● **AIM OF THE TASK**:
Identify every line in the records below that contains the word "left", and reproduce each one.

● **DATA RECORDS**:

- - -

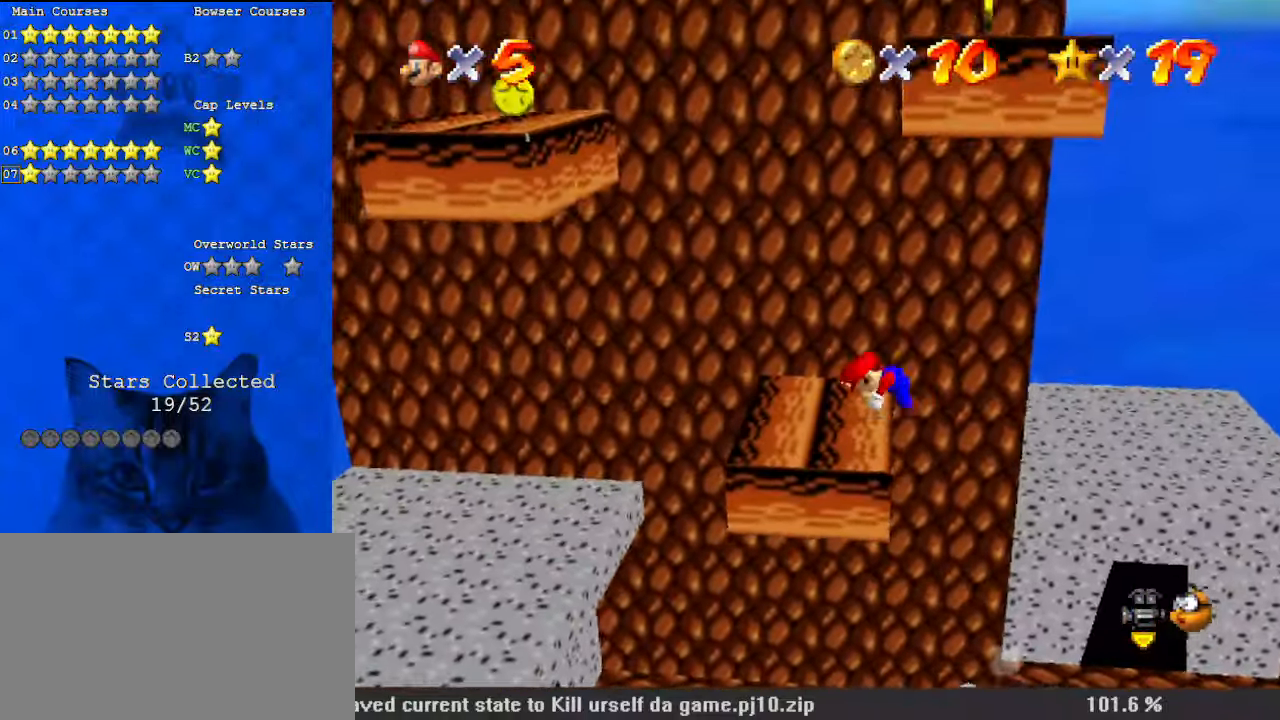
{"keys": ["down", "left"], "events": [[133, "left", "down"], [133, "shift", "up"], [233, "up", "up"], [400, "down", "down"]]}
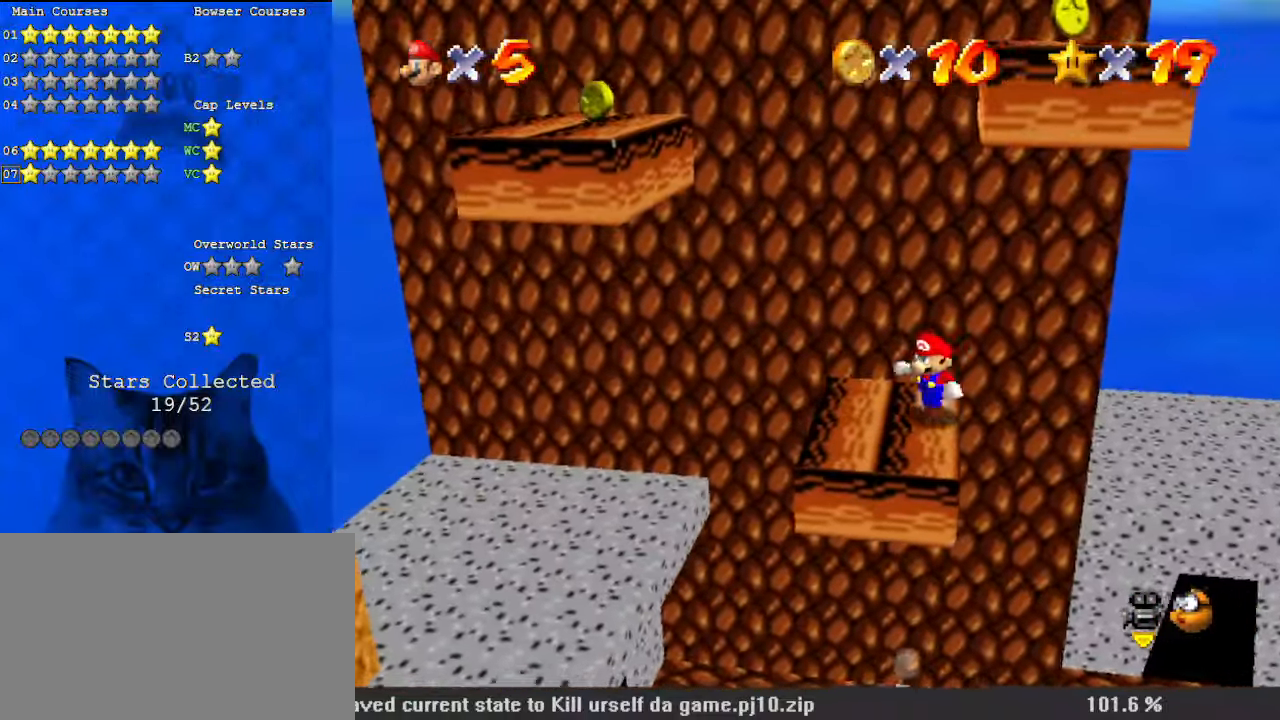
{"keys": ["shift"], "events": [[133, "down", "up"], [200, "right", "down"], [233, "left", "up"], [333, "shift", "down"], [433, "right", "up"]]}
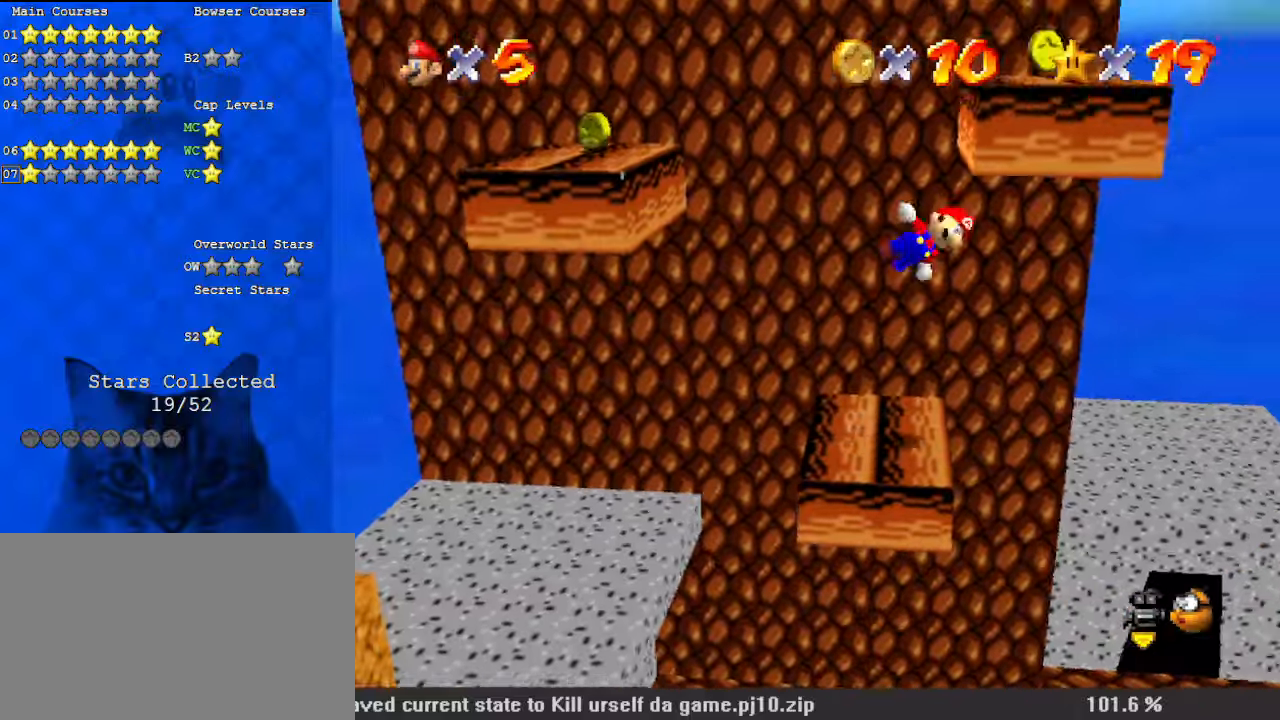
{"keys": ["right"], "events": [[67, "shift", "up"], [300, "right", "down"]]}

- - -

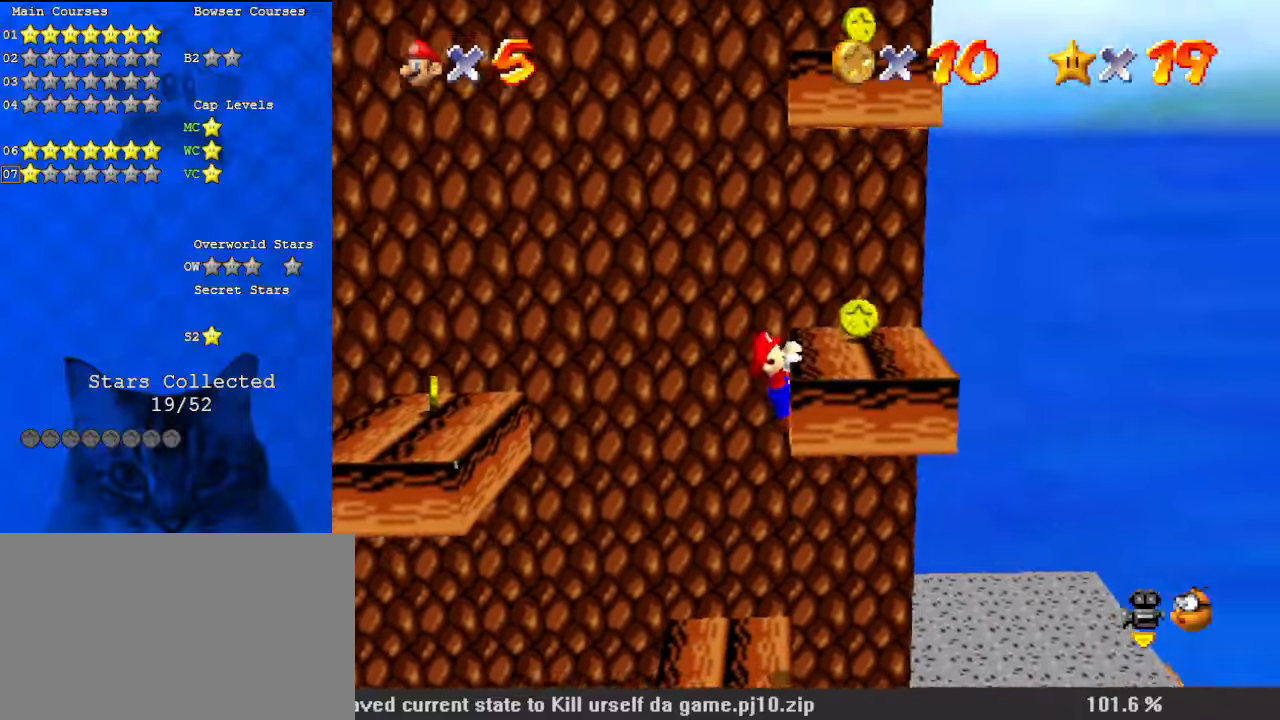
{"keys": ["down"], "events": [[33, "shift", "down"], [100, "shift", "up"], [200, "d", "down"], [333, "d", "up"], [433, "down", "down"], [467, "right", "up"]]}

- - -

● **THE COMPLETED TASK**:
{"keys": ["down", "left"], "events": [[133, "left", "down"], [133, "shift", "up"], [233, "up", "up"], [400, "down", "down"]]}
{"keys": ["shift"], "events": [[133, "down", "up"], [200, "right", "down"], [233, "left", "up"], [333, "shift", "down"], [433, "right", "up"]]}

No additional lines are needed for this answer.